_DETTAGLI DELL'ESERCIZIO_:
Riscrivi senza alcuna modifica le righe delle voci che vanno da quella contenente "genus: Populus" fino all'ultima riga delle voci, entrambe comprese.

_VOCI RIPORTATE_:

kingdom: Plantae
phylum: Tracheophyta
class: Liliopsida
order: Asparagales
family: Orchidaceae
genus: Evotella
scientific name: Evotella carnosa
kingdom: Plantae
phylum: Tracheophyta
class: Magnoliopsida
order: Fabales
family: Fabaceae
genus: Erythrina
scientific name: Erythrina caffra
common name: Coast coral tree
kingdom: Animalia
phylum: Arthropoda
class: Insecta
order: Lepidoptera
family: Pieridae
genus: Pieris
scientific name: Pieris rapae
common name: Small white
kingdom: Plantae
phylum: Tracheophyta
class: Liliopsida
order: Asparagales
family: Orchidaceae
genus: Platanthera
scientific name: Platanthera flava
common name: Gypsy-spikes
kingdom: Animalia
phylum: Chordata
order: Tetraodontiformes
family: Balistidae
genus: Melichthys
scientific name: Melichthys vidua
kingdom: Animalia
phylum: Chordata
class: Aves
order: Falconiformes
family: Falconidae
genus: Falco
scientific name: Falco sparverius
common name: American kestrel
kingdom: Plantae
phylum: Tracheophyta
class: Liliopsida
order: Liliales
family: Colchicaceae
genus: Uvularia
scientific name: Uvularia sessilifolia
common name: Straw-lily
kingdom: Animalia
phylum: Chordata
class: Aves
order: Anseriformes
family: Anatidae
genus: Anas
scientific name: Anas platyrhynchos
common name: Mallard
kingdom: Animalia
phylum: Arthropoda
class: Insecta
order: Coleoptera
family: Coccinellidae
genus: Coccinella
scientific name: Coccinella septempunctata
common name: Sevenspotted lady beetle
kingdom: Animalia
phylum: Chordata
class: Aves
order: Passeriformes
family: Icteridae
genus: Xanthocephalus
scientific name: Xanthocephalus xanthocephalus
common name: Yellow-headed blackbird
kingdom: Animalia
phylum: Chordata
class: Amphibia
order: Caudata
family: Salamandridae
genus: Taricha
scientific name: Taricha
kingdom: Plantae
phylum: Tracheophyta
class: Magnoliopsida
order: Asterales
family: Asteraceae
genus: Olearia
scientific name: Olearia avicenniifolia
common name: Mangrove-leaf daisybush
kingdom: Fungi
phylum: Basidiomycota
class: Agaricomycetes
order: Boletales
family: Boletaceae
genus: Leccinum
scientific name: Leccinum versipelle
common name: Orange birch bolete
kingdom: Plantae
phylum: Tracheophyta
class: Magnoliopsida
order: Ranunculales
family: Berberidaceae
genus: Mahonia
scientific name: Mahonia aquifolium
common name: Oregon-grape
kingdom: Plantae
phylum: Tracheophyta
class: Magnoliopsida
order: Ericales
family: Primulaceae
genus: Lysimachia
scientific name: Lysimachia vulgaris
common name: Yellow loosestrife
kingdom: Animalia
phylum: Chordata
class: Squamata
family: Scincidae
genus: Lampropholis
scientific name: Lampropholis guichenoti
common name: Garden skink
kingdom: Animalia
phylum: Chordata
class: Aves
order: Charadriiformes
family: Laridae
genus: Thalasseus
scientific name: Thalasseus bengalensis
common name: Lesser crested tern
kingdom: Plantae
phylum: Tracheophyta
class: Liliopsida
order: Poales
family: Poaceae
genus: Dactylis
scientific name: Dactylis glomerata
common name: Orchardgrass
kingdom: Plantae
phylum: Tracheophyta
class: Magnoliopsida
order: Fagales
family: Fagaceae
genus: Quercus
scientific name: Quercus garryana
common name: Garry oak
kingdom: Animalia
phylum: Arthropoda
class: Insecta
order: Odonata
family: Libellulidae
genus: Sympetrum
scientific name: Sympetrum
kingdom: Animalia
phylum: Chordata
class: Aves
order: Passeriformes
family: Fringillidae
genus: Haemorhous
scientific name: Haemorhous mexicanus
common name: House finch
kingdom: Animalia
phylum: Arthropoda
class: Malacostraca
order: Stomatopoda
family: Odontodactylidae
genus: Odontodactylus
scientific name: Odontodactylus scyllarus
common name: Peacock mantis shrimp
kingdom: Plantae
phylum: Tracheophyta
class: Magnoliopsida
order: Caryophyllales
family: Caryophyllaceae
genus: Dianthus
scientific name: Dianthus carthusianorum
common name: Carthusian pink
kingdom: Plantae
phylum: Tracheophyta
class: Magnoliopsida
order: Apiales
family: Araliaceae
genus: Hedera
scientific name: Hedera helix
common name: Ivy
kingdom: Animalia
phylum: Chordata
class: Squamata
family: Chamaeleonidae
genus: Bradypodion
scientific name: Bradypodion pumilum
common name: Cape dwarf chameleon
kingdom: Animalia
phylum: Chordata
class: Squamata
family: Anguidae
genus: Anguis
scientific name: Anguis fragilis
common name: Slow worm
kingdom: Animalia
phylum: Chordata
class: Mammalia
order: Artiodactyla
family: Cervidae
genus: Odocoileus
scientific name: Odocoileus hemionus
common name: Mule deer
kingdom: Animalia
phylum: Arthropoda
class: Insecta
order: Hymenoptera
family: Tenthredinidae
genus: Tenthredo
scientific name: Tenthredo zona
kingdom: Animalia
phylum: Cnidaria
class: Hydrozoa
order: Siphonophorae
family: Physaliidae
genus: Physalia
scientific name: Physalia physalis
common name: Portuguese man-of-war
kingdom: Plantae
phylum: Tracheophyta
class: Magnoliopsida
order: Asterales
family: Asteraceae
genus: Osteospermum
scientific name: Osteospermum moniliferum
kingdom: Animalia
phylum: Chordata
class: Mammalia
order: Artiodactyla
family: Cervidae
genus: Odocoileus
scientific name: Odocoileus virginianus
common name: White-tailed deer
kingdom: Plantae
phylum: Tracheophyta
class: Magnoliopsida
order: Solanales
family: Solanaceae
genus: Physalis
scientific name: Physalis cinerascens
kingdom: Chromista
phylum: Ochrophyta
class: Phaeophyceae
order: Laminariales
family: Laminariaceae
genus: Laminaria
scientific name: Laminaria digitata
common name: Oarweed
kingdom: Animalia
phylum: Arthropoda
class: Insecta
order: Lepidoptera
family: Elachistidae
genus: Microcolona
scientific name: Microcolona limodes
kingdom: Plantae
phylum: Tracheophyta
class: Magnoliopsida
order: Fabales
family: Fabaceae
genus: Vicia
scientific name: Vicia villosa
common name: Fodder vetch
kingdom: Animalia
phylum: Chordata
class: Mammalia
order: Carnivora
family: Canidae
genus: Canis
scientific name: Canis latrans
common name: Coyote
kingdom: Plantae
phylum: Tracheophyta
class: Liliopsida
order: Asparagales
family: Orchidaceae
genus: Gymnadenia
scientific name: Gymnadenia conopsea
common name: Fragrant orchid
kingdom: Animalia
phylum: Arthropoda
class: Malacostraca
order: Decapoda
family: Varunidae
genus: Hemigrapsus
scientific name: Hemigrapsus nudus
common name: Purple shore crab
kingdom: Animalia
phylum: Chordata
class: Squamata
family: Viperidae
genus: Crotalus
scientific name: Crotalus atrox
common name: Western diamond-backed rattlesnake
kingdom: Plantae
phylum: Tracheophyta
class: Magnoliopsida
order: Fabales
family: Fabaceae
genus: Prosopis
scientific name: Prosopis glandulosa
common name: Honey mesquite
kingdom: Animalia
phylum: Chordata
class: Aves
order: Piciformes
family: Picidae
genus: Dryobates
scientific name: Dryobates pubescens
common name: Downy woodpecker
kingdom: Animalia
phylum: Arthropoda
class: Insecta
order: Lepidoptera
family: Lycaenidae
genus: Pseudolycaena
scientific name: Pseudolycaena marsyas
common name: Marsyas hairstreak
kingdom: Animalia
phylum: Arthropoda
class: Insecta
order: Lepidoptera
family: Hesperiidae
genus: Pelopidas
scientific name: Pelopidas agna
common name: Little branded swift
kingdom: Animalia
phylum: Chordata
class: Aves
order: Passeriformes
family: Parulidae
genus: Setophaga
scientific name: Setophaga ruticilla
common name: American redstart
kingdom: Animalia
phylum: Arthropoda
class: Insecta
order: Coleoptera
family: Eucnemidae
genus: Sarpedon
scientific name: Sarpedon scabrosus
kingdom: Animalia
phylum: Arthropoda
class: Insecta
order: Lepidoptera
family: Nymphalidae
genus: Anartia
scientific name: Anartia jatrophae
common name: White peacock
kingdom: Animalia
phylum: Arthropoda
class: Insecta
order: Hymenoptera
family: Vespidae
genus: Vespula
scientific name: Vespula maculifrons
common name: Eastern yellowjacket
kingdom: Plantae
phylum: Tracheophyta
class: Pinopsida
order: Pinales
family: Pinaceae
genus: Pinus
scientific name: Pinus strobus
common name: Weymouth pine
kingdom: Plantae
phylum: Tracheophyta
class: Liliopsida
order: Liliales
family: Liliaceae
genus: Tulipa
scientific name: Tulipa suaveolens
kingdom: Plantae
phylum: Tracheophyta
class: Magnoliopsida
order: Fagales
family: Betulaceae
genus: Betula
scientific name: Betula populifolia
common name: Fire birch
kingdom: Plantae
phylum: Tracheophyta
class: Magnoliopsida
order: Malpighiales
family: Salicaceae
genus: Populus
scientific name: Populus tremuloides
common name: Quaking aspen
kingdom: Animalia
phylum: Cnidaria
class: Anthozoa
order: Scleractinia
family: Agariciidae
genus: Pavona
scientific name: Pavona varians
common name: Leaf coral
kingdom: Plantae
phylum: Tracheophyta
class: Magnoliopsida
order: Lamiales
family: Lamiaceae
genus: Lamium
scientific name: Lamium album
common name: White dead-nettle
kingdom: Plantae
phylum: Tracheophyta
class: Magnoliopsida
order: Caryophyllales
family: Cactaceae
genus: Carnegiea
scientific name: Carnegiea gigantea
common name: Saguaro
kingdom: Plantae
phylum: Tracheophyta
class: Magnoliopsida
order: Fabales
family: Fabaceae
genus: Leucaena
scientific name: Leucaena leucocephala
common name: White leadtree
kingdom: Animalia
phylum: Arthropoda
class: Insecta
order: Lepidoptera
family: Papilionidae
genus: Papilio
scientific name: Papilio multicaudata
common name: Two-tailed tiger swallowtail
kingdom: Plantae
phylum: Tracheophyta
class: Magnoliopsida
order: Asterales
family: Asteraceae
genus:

_SOLUZIONE DEL PROBLEMA_:
genus: Populus
scientific name: Populus tremuloides
common name: Quaking aspen
kingdom: Animalia
phylum: Cnidaria
class: Anthozoa
order: Scleractinia
family: Agariciidae
genus: Pavona
scientific name: Pavona varians
common name: Leaf coral
kingdom: Plantae
phylum: Tracheophyta
class: Magnoliopsida
order: Lamiales
family: Lamiaceae
genus: Lamium
scientific name: Lamium album
common name: White dead-nettle
kingdom: Plantae
phylum: Tracheophyta
class: Magnoliopsida
order: Caryophyllales
family: Cactaceae
genus: Carnegiea
scientific name: Carnegiea gigantea
common name: Saguaro
kingdom: Plantae
phylum: Tracheophyta
class: Magnoliopsida
order: Fabales
family: Fabaceae
genus: Leucaena
scientific name: Leucaena leucocephala
common name: White leadtree
kingdom: Animalia
phylum: Arthropoda
class: Insecta
order: Lepidoptera
family: Papilionidae
genus: Papilio
scientific name: Papilio multicaudata
common name: Two-tailed tiger swallowtail
kingdom: Plantae
phylum: Tracheophyta
class: Magnoliopsida
order: Asterales
family: Asteraceae
genus:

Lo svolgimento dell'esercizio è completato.